As the U.S. military races to adapt to ever-larger amounts of increasingly advanced, and iteratively autonomous AI, how do humans stay in control? The standard answer is that no machine can exercise lethal force without human approval — but this solution is as obvious as it is wrong.
By the time an AI asks its human overseer to approve or veto a specific strike, it’s already far too late in the flow and tempo of the interactive dynamic of human-machine teaming. Having a human make only the final decision could allow algorithms to make significantly impactful decisions well before that, from positioning forces to prioritizing targets, in ways that unacceptably constrain human choices.

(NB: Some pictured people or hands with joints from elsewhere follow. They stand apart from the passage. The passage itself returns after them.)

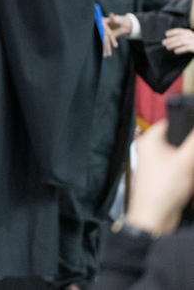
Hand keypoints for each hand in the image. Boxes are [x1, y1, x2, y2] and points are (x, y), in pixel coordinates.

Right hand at [103, 13, 133, 56]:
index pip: (104, 31)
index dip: (104, 35)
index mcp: (103, 23)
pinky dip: (108, 48)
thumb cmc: (120, 19)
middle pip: (104, 38)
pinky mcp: (109, 38)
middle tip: (107, 52)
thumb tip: (111, 15)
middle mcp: (103, 29)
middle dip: (106, 45)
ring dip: (107, 49)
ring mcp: (106, 34)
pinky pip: (108, 43)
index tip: (104, 41)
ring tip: (108, 55)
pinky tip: (107, 54)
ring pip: (106, 42)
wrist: (125, 23)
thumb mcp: (118, 18)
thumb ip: (114, 18)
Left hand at [124, 120, 193, 235]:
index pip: (172, 123)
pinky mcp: (164, 177)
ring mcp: (157, 164)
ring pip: (182, 157)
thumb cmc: (162, 190)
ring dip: (191, 164)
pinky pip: (181, 170)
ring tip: (188, 174)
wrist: (155, 217)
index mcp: (150, 140)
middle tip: (190, 164)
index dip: (187, 127)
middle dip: (191, 151)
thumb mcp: (185, 162)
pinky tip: (189, 182)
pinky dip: (189, 174)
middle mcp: (151, 150)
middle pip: (179, 141)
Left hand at [163, 27, 193, 55]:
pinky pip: (186, 47)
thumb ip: (183, 39)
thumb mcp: (190, 40)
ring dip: (173, 44)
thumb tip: (170, 41)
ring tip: (167, 47)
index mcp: (190, 33)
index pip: (180, 31)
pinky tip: (176, 51)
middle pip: (179, 37)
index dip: (173, 32)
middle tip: (163, 43)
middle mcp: (192, 36)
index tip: (166, 34)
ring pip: (182, 41)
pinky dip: (180, 49)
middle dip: (170, 39)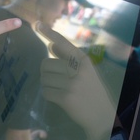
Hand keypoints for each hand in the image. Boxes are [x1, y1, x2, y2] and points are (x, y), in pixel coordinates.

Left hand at [37, 22, 114, 139]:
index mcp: (84, 60)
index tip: (37, 24)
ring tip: (60, 89)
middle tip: (56, 80)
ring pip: (44, 78)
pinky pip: (46, 92)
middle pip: (45, 64)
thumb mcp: (85, 71)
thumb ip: (68, 58)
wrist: (102, 116)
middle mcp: (78, 69)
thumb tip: (50, 45)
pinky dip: (49, 95)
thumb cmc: (92, 91)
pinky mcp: (66, 97)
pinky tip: (59, 98)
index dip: (49, 33)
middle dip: (46, 73)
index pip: (63, 43)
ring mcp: (72, 84)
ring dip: (47, 84)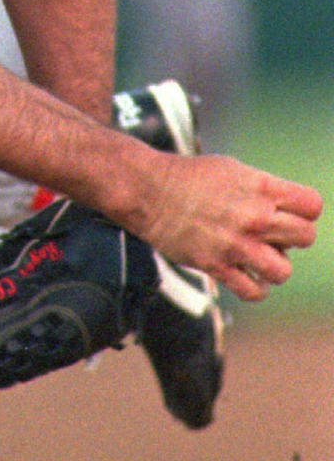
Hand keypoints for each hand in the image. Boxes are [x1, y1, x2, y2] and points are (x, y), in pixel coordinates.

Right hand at [139, 152, 321, 301]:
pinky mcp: (217, 266)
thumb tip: (286, 210)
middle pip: (305, 237)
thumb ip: (263, 188)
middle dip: (292, 237)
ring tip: (258, 256)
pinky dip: (255, 287)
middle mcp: (253, 216)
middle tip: (272, 234)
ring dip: (273, 265)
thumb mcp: (232, 169)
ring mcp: (236, 244)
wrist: (149, 191)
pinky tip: (247, 274)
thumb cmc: (189, 177)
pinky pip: (254, 291)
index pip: (312, 205)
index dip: (303, 210)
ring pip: (283, 271)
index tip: (288, 211)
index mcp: (259, 187)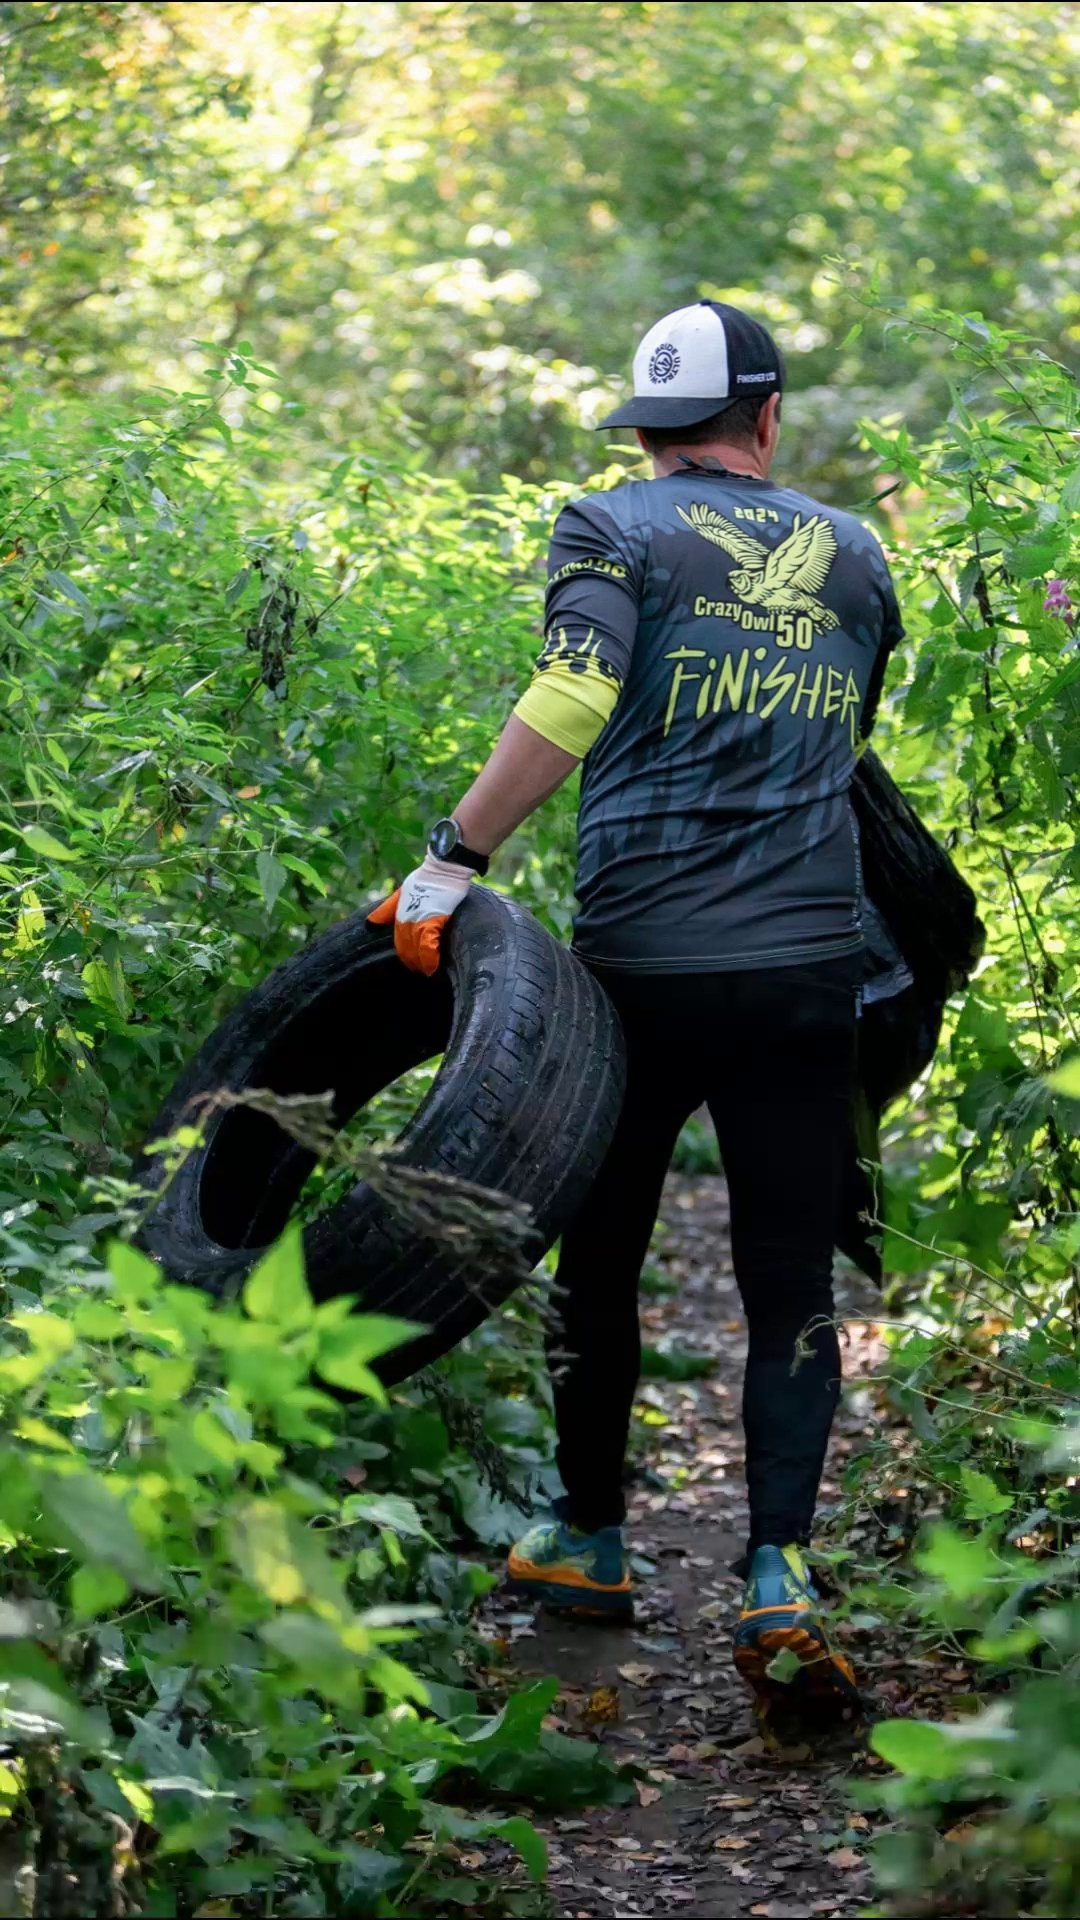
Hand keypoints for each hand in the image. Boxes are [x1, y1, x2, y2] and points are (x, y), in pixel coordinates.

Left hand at [367, 853, 473, 975]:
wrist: (442, 868)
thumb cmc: (424, 878)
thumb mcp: (400, 893)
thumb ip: (386, 909)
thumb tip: (369, 924)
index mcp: (399, 914)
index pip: (398, 941)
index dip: (404, 955)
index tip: (411, 964)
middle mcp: (407, 919)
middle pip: (405, 947)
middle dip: (411, 962)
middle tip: (419, 971)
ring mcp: (420, 919)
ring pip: (415, 948)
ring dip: (420, 963)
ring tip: (426, 972)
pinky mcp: (434, 919)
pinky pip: (428, 943)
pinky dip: (430, 956)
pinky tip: (432, 966)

Yet, requiring human approval for every intermediary step evidently sacrifices the speed and scope of capabilities that make AI so attractive in the first place. So how then can we reconcile human control and machine speed?
The answer, we believe, requires embedding human preferences in the software itself. Instead of requiring an automated process to halt at some crucial point to request human input (slowing the AI while providing the human with only a narrow set of options), ideas such as a commander’s intent for an operation need to be systematically, deliberately and preemptively integrated within the algorithm.
Building this guidance in early will represent a paradigmatic approach that ensures every automated decision is bounded and guided by human choices, rather than human decisions being constrained and channeled by automated ones.